Task brief: The answer should consist of each line from the data below that includes "href".

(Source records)

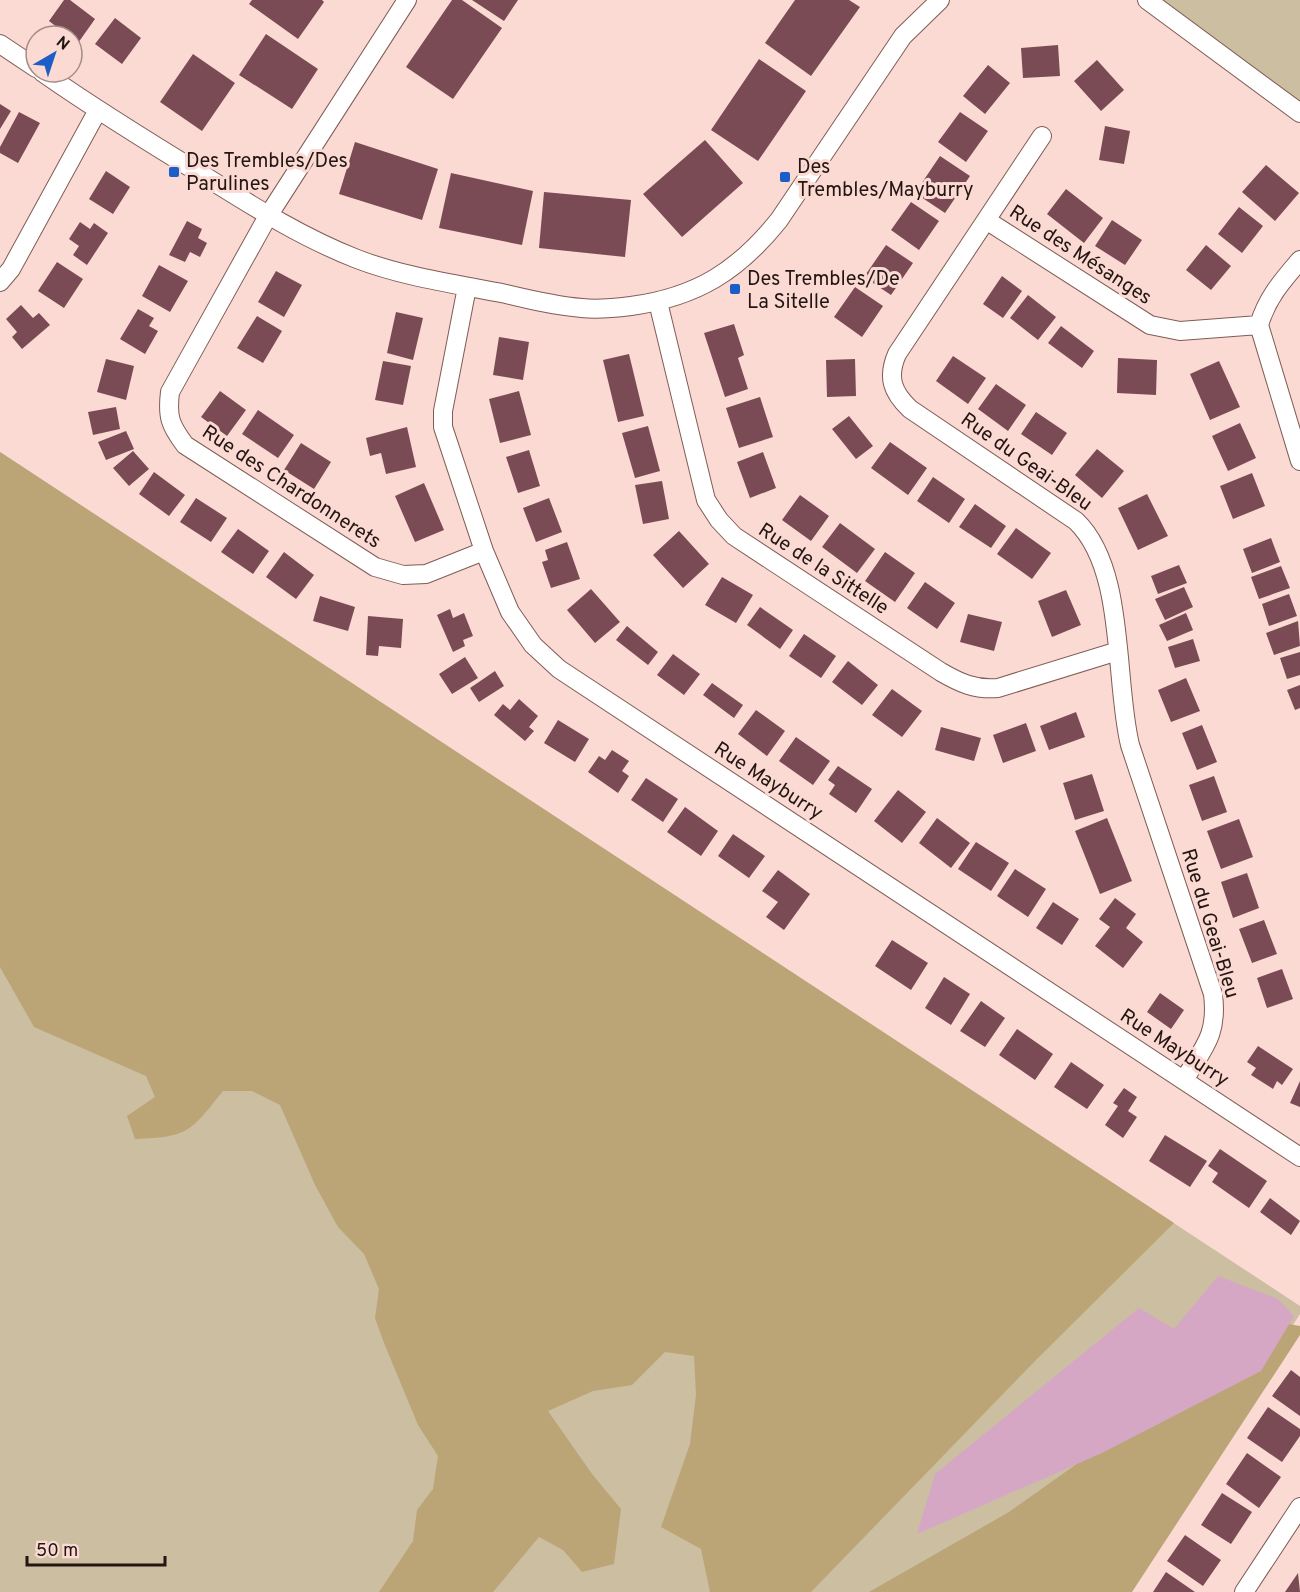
<svg xmlns="http://www.w3.org/2000/svg" width="1300" height="1592" font-family="Overpass,sans-serif">
<style>
.green{fill:#cbbea1}
.forest{fill:#bba577}
.water{fill:#d5a7c5}
.building{fill:#7b4b55}
.lines{fill:none;stroke-linecap:round;stroke-linejoin:round}
.street-casing{stroke:#7f5c55;stroke-width:20}
.street{stroke:#fff;stroke-width:18}
.poi-dot{fill:#1c5dc8;stroke:#fbdad3;stroke-width:2}
.labels{text-anchor:middle;stroke-width:6;stroke-linejoin:round;paint-order:stroke}
.poi-label{font-size:20px;fill:#231512;stroke:#fbdad3;text-anchor:start}
.street-label{font-size:20px;fill:#231512;stroke:#fbdad3}
</style>
<rect width="100%" height="100%" fill="#fbdad3"/>
<path class="green" d="M1147,0h153v113z
M0,452l1300,854v8l-180,278h-1120z"/>
<path class="forest" d="M0,452l1174,771 -138,137 -225,232h-101l-9,-43 -40,-22 29,-83 6,-49 -2,-39 -29,-4 -33,33 -39,6 -45,20 44,63 29,35 -7,55 -32,8 -19,-22 -24,-13 -46,55h-114l34,-51 4,-31 16,-21 5,-33 -20,-31 -34,-82 -9,-25 4,-29 -15,-35 -26,-27 -23,-42 -35,-80 -28,-14h-29c-33,41 -34,46 -88,48l-8,-23 28,-19 -9,-21 -112,-49 -34,-60z
M1277,1322l23,4v9l-168,257h-263l140,-80z"/>
<path class="water" d="M1218,1276l60,23 16,17 -33,55 -159,82 -185,81 18,-60 204,-166 35,21z"/>
<path class="building" d="M64,0h6l25,19 -17,24 -29,-22z
M252,0h70l2,2 -26,37 -49,-35z
M452,0h10l40,28 -49,71 -47,-32z
M472,0h46l-14,21z
M795,0h54l11,7 -49,69 -46,-33z
M115,18l26,20 -19,26 -27,-20z
M266,34l52,35 -26,40 -53,-34z
M1058,45l2,31 -37,2 -2,-30z
M193,54l42,29 -33,48 -42,-29z
M759,59l47,32 -48,70 -47,-31z
M1097,60l27,30 -23,21 -27,-30z
M988,65l22,18 -25,31 -22,-18z
M0,104l11,7 -11,18z
M19,112l21,11 -22,40 -18,-10v-6z
M960,112l28,19 -22,31 -28,-20z
M1105,126l25,5 -6,33 -25,-4z
M705,140l38,43 -61,54 -39,-43z
M355,142l83,27 -16,51 -83,-26z
M940,156l30,20 -25,37 -30,-20z
M1266,165l33,28 -24,28 -33,-29z
M106,171l24,16 -17,27 -24,-15z
M451,173l82,18 -11,54 -83,-17z
M1066,189l37,29 -19,25 -37,-29z
M544,192l87,8 -6,57 -86,-9z
M911,202l28,19 -20,29 -28,-20z
M1239,207l24,19 -21,27 -24,-19z
M1112,220l30,20 -17,25 -30,-19z
M187,221l15,8 -4,9 9,5 -7,14 -10,-5 -5,10 -16,-7z
M80,222l10,7 4,-6 14,10 -21,32 -14,-10 6,-9 -10,-7z
M886,245l27,18 -22,32 -27,-18z
M1206,245l25,21 -20,24 -25,-20z
M57,262l26,17 -19,29 -26,-17z
M159,265l29,16 -18,31 -28,-16z
M276,271l26,14 -18,32 -26,-15z
M1002,276l20,15 -19,27 -20,-14z
M855,287l28,19 -21,31 -28,-20z
M1028,295l28,22 -18,23 -28,-22z
M21,305l12,13 6,-5 11,12 -28,24 -10,-12 5,-5 -11,-13z
M138,309l16,9 -5,8 9,5 -13,23 -25,-15z
M396,312l27,6 -10,42 -26,-7z
M257,316l25,15 -19,32 -26,-15z
M734,324l10,31 -6,3 10,31 -23,8 -21,-64z
M1061,326l33,25 -12,17 -34,-25z
M499,337l30,5 -6,38 -30,-5z
M629,354l15,62 -26,6 -15,-62z
M953,356l33,22 -18,26 -32,-23z
M1118,358l39,2 -1,35 -39,-2z
M106,359l28,7 -8,34 -29,-8z
M855,359l1,37 -29,1 -1,-37z
M383,361l28,5 -8,39 -28,-5z
M1219,361l21,46 -30,13 -20,-46z
M996,384l30,21 -18,26 -30,-22z
M220,391l26,19 -19,26 -26,-19z
M519,391l12,44 -31,8 -11,-44z
M760,397l13,40 -34,11 -13,-40z
M116,407l4,22 -27,6 -5,-23z
M258,410l36,25 -16,23 -36,-24z
M1036,412l31,21 -15,22 -31,-21z
M849,416l24,30 -17,13 -24,-30z
M1240,423l16,35 -28,13 -16,-35z
M648,426l12,45 -25,7 -13,-45z
M407,427l9,40 -30,7 -5,-21 -11,3 -4,-18z
M126,431l8,18 -28,11 -8,-18z
M890,442l37,26 -19,27 -37,-27z
M301,443l30,19 -17,27 -30,-19z
M1097,449l27,22 -22,27 -27,-23z
M529,450l11,36 -22,7 -12,-36z
M133,451l16,18 -20,17 -16,-18z
M763,452l13,36 -26,10 -13,-36z
M154,472l31,23 -16,21 -30,-22z
M1252,473l13,33 -32,13 -13,-33z
M933,477l32,22 -16,24 -32,-22z
M662,481l7,38 -26,5 -8,-39z
M424,483l20,47 -29,12 -20,-46z
M1147,494l21,42 -30,14 -20,-42z
M800,495l29,21 -18,25 -29,-21z
M196,498l31,20 -16,24 -31,-20z
M549,498l13,34 -26,10 -13,-34z
M975,504l31,22 -15,22 -32,-21z
M840,523l35,26 -18,24 -35,-26z
M1016,528l35,25 -19,26 -35,-25z
M238,529l31,22 -16,23 -32,-22z
M679,531l30,33 -26,24 -30,-33z
M1271,538l9,24 -28,11 -9,-24z
M567,542l13,37 -29,9 -9,-26 6,-2 -3,-10z
M284,552l30,23 -18,24 -30,-22z
M885,552l30,21 -20,29 -30,-21z
M1179,565l8,18 -29,11 -7,-18z
M1281,566l9,22 -31,11 -8,-22z
M722,577l31,18 -17,28 -31,-18z
M925,582l30,21 -18,26 -30,-21z
M1184,587l9,20 -28,13 -10,-21z
M591,589l29,33 -25,21 -28,-33z
M1066,590l15,35 -29,12 -14,-36z
M1289,594l8,22 -28,10 -7,-22z
M320,596l35,11 -7,24 -35,-10z
M760,607l33,23 -13,19 -33,-24z
M450,609l3,9 11,-5 9,23 -10,4 2,6 -12,6 -16,-37z
M1186,613l7,17 -26,11 -8,-16z
M968,614l34,8 -8,29 -34,-9z
M368,616l35,3 -2,29 -22,-2 -1,10 -12,-1z
M1298,621l2,25 -26,9 -8,-22z
M627,626l31,26 -10,13 -32,-25z
M804,634l32,22 -15,22 -32,-22z
M1193,639l7,22 -25,7 -7,-21z
M1300,652v23l-13,4 -7,-21z
M673,654l27,20 -16,21 -27,-20z
M465,657l13,21 -26,16 -13,-20z
M848,661l30,24 -16,20 -30,-23z
M495,671l9,15 -25,16 -9,-14z
M1186,678l14,33 -29,11 -13,-32z
M712,683l31,22 -9,13 -31,-23z
M1300,685v23l-5,2 -8,-20z
M892,689l30,22 -20,26 -30,-22z
M519,699l19,17 -9,11 5,4 -9,10 -31,-26 9,-11 7,6z
M756,710l29,21 -18,25 -29,-22z
M1076,712l9,25 -36,13 -9,-24z
M558,720l31,19 -14,23 -31,-19z
M1026,723l10,28 -33,12 -10,-28z
M1202,725l15,37 -20,8 -15,-37z
M941,727l40,11 -7,23 -39,-11z
M796,737l34,24 -17,24 -34,-24z
M612,750l17,11 -7,10 7,5 -11,17 -30,-21 11,-16 6,4z
M838,766l34,23 -16,24 -27,-19 6,-9 -7,-5z
M1092,774l12,37 -29,9 -12,-37z
M1214,776l13,36 -25,9 -13,-36z
M646,778l32,21 -15,23 -32,-22z
M898,790l28,22 -24,31 -28,-22z
M685,807l33,24 -17,25 -34,-24z
M937,818l33,25 -19,25 -32,-25z
M1107,818l25,63 -32,13 -25,-63z
M1239,819l14,38 -32,12 -14,-38z
M733,834l32,22 -16,22 -31,-22z
M976,842l33,21 -18,28 -33,-22z
M1015,869l31,20 -18,28 -31,-21z
M778,870l32,24 -26,36 -18,-13 12,-15 -16,-11z
M1247,873l12,35 -26,10 -12,-36z
M1115,898l21,16 -10,14 17,14 -20,26 -28,-22 15,-19 -11,-8z
M1053,902l26,17 -17,26 -26,-17z
M1264,920l13,34 -25,9 -13,-34z
M892,940l36,23 -17,27 -36,-24z
M1282,969l11,30 -26,9 -10,-30z
M944,977l26,17 -19,31 -26,-17z
M1160,993l24,17 -13,19 -24,-17z
M981,1001l24,17 -20,29 -25,-16z
M1017,1029l36,25 -18,26 -36,-25z
M1258,1046l35,23 -11,16 -5,-4 -4,8 -22,-14 5,-7 -9,-6z
M1071,1062l33,23 -17,24 -33,-22z
M1300,1081v26l-10,-4z
M1124,1088l13,9 -9,14 9,6 -14,21 -18,-13 13,-19 -5,-3z
M1165,1135l42,26 -17,26 -41,-26z
M1220,1149l47,32 -18,27 -37,-26 6,-9 -10,-7z
M1270,1198l30,23 -9,14 -31,-23z
M1291,1370l9,7v39l-28,-20z
M1268,1407l32,22v7l-18,26 -35,-24z
M1247,1453l34,24 -22,31 -33,-24z
M1222,1493l30,19 -21,32 -30,-19z
M1185,1535l36,25 -18,26 -36,-25z
M1166,1572l29,20h-42z
M1298,1573l2,19h-15z"/>
<g class="lines">
<defs>
<path id="street" d="M407,0l-139,216 -98,176c-3,25 0,33 15,53l190,122 28,8 23,-1 58,-23
M1147,0l153,113
M0,44l36,24
M42,72c53,37 108,71 164,105 48,30 97,61 151,82 47,18 99,25 149,35 25,6 50,12 76,14 16,2 33,0 49,-2 66,-9 107,-35 148,-86l124,-184 37,-36
M1042,136l-145,218c-10,23 -5,38 13,55l166,112c50,48 38,158 54,224l83,249c5,41 -9,53 -29,86
M986,220l164,105 30,6 79,-6
M1300,260c-18,21 -33,38 -41,65l41,136
M0,282l11,-13 87,-159
M467,287l-24,124v16l41,124 26,61 23,33 26,24 741,488
M658,302l48,198 13,20 15,16 207,136c19,11 34,18 57,16l120,-37
M1244,1592l56,-85"/>
</defs>
<use href="#street" class="street-casing"/>
<use href="#street" class="street"/>
</g>
<g class="poi-dot">
<rect x="168" y="166" width="12" height="12" rx="3"/>
<rect x="779" y="171" width="12" height="12" rx="3"/>
<rect x="729" y="283" width="12" height="12" rx="3"/>
</g>
<g class="labels">
<g class="poi-label">
<text x="186" y="167">Des Trembles/Des<tspan x="186" dy="23">Parulines</tspan></text>
<text x="797" y="173">Des<tspan x="797" dy="23">Trembles/Mayburry</tspan></text>
<text x="747" y="285">Des Trembles/De<tspan x="747" dy="23">La Sitelle</tspan></text>
</g>
<g class="street-label">
<text transform="translate(1081 254) rotate(33)" y="7">Rue des Mésanges</text>
<text transform="translate(1027 461) rotate(35)" y="7">Rue du Geai-Bleu</text>
<text transform="translate(292 486) rotate(33)" y="7">Rue des Chardonnerets</text>
<text transform="translate(824 568) rotate(33)" y="7">Rue de la Sittelle</text>
<text transform="translate(769 780) rotate(33)" y="7">Rue Mayburry</text>
<text transform="translate(1211 923) rotate(73)" y="7">Rue du Geai-Bleu</text>
<text transform="translate(1175 1047) rotate(33)" y="7">Rue Mayburry</text>
</g>
</g>
<g transform="translate(54 54) rotate(39)"><circle r="28" fill="#fbdad3" stroke="#a58b86" stroke-width="1.5"/>
<path d="M0-4.5L10 22L0 15L-10 22Z" fill="#1c5dc8"/>
<text y="-9" font-size="16" font-weight="bold" text-anchor="middle" fill="#231512">N</text>
</g>
<path d="M27 1556v9h138v-9" fill="none" stroke="#231512" stroke-width="3"/>
<text x="36" y="1556" font-size="18" fill="#231512" stroke="#fbdad3" stroke-width="4.5" paint-order="stroke">50 m</text>
</svg>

Written solution:
<use href="#street" class="street-casing"/>
<use href="#street" class="street"/>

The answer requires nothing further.